Advice to My Younger Sister: Five Life Lessons about College & Beyond

Dear Connie,

One of my New Year, New Me Resolutions is to be More Generous with my knowledge, instead of hoarding it like a sniveling garden gnome.

1) Enjoy college in the present moment, while preparing for life after graduation. The two are not mutually exclusive. If you don’t prepare for the future, big surprise, your future will suck; but if you don’t let yourself really live in the present, even when you get to your cushy future, you won’t have the skills to enjoy it.

Put your phone down when you eat. Linger when you hug your friends. Keep up your Headspace streak (cheat a little if you must.) Living well is an art form — and each moment is an invitation to practice.

2) Set aside one or two times a week specifically to call Mom and Dad. I was too “busy” to do this in school, as in, I didn’t make family a priority. Would you only go to the gym when you feel like it? No, then you’d be a bro who doesn’t even lift. Don’t be a daughter who doesn’t even daughter. Whenever you call Mom and Dad, it makes their day.

3) Be discerning when it comes to promoting the right friends into your inner circle.

In my closest friends, I look for: 1) work ethic, 2) intelligence/talent, and 3) empathy + loyalty. [1] Your criteria will be different, because you’re a different person from me, but do get clear about what you need from your confidantes. Think of yourself as the CEO of an important company. You don’t want to hire just anybody onto your board of advisers; you want to choose people who have proven themselves with a strong track record, who can each contribute unique and valuable insights.

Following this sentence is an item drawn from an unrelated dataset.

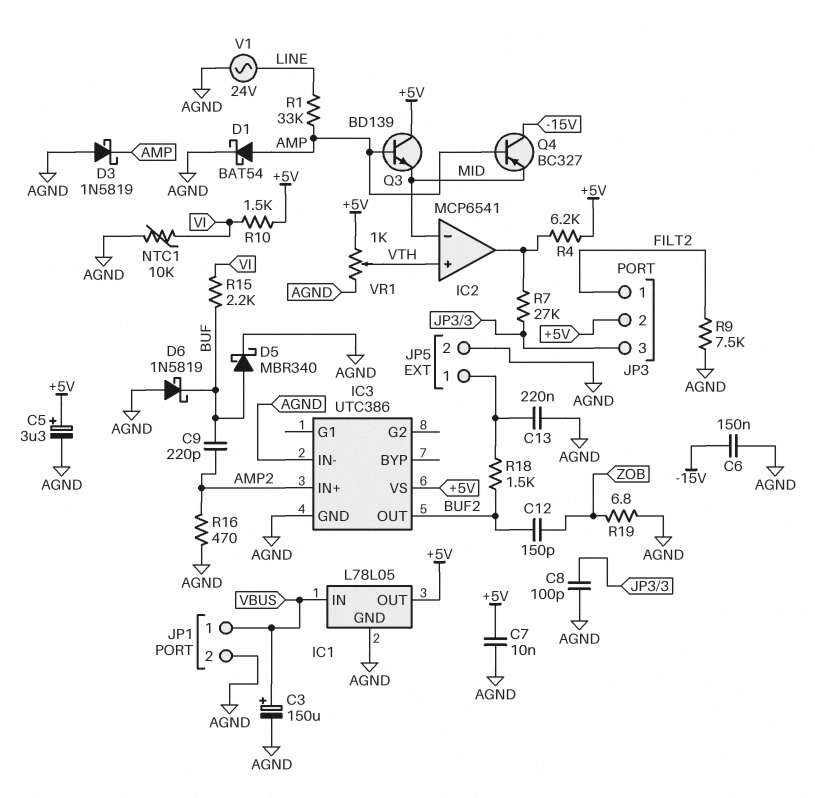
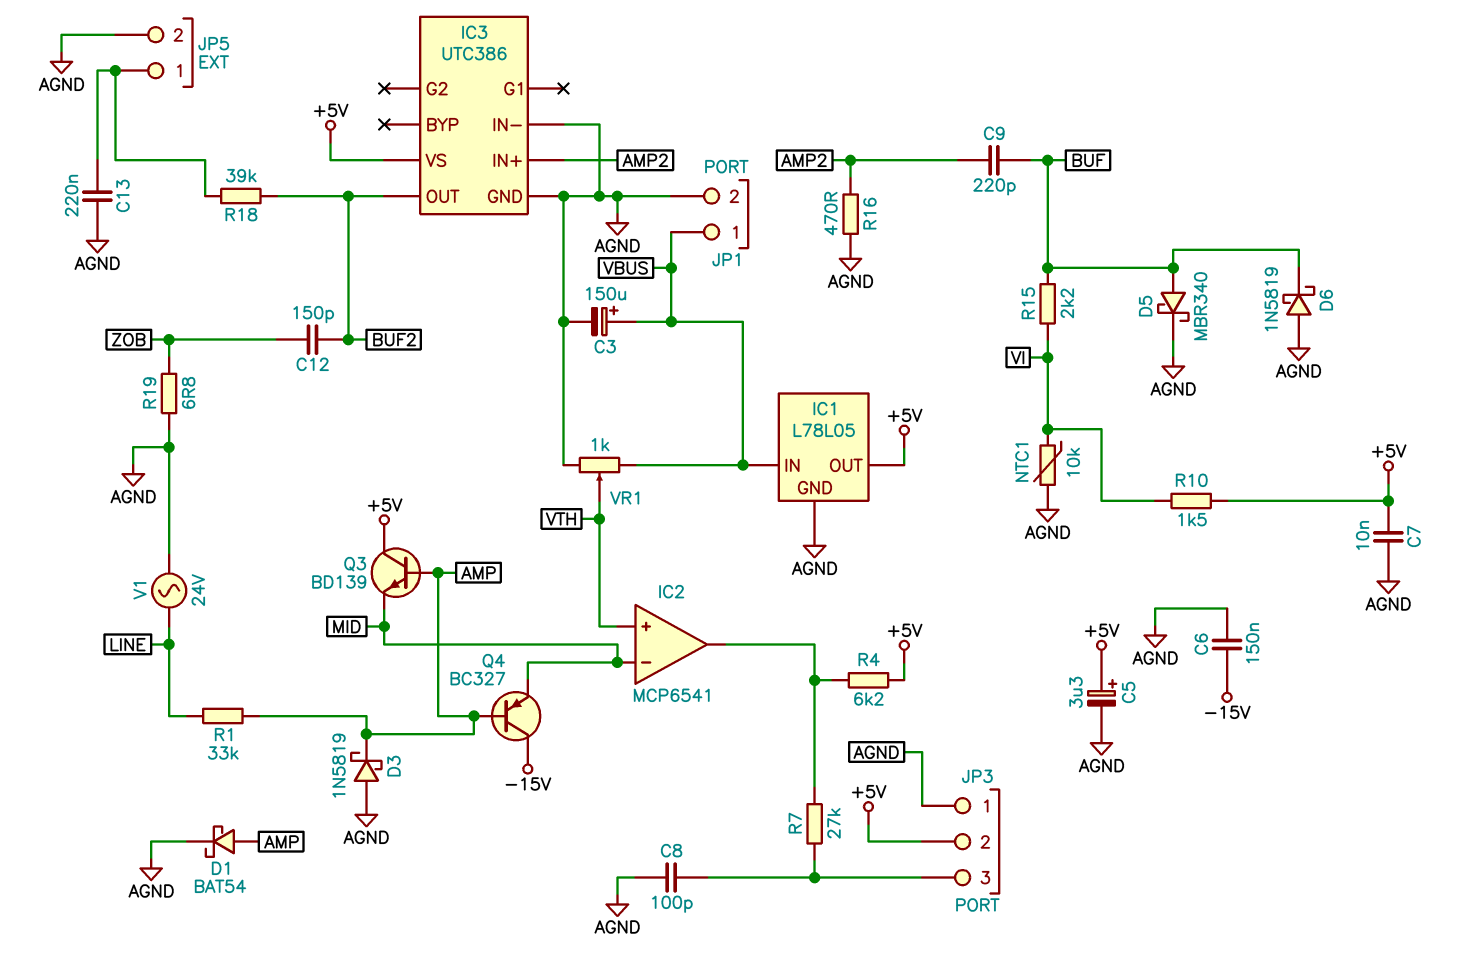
JP3 pin 1: FILT2 -> AGND
R9: 7.5k (AGND, FILT2) -> none
R18: 1.5k (BUF2, JP5/1) -> 39k (BUF2, JP5/1)
VR1: 1k (+5V, AGND, wiper VTH) -> 1k (AGND, VBUS, wiper VTH)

To mix metaphors, think about the six Pokemon you’d want on your ideal team: you’d want variety, and you’d also want each Pokemon to be the best of its class. Collectively, your inner circle of friends will be an incredible asset on your journey through life.

4) Gaining self knowledge is like gaining any other type of knowledge, and should be approached with as much intention and seriousness as any of your academic courses.

I read somewhere that most people mess up the two biggest decisions of their lives — their choice of work, and their choice of partner — because they don’t know themselves. They’ve taken the path of least resistance, instead of putting in the hard work to figure out who they really want to be (and then doing what they must to get there).

As Toni Morrison put it, the process of becoming who you’re meant to be is not inevitable: “its achievement is a difficult beauty, an intensely hard won glory.”

I want to add that the process of figuring out who you are — figuring out not only what you want, but, more importantly, what you need — is empirical. It cannot be approached theoretically. You have to actually get out there and try things (jobs, responsibilities, daily routines, approaches to your writing practice, relationships, lifestyles), and fail and fail and fail, and get up each time.

After every experience, you’ll have tested a hypothesis about yourself in the real world; hence, you can revise your map of who you know yourself to be. In the long run, it’s a small price to pay.

If you, like me, struggle with believing in yourself, try placing your faith in something bigger than just you (like your friends, community, or a higher power.) This process is, at its core, a spiritual one.

5) When you love yourself, you value yourself — you value your time, and you’ll spend it better. Whenever you feel self-pity, despair, or self-loathing, allow yourself a few moments to experience the entire life span of that emotion as it moves through your body, like a painful shit. Treasure the moments when you are happy or peaceful; as Thich Nhat Han points out, a non-toothache is a pleasant sensation.

Picture yourself as a little child, and picture me standing next to you, giving you a great big hug. Remember that I’m just a phone call away.

With all this being said, I don’t want you to work harder if it means you’re going to be unhappy. Hard work is important, but happiness is more importanter. Part of me wishes I could shield you from the evils of the world, but doing so would leave you anemic, and I don’t want that for you. We can’t avoid suffering and pain, but we don’t have to do this whole “growing up” thing by ourselves.

Courage. Resilience. Faith. We are in this together.

Love,

Emily

PS: Here are some extra credit readings.

1) Mindset: The New Psychology of Success by Carol Dweck

2) The Defining Decade by Meg Jay

3) Bird by Bird by Anne Lamott

4) The Obstacle is the Way by Ryan Holiday

5) The Concise Mastery by Robert Greene

6) Daring Greatly by Brene Brown

7) Big Magic by Elizabeth Gilbert

8) Ego is the Enemy by Ryan Holiday

9) Tuesdays with Morrie by Mitch Albom

10) Peace Is Every Step by Thich Nhat Han

[1] Some of these concepts about friendship come from Aristotle and Cicero. They argue that real friendship ought to be based on virtue, not pleasure or utility. I agree when it comes to your inner circle of friends, but you do need a healthy network of friendly acquaintances. Weak ties are important for getting connected to new information and opportunities.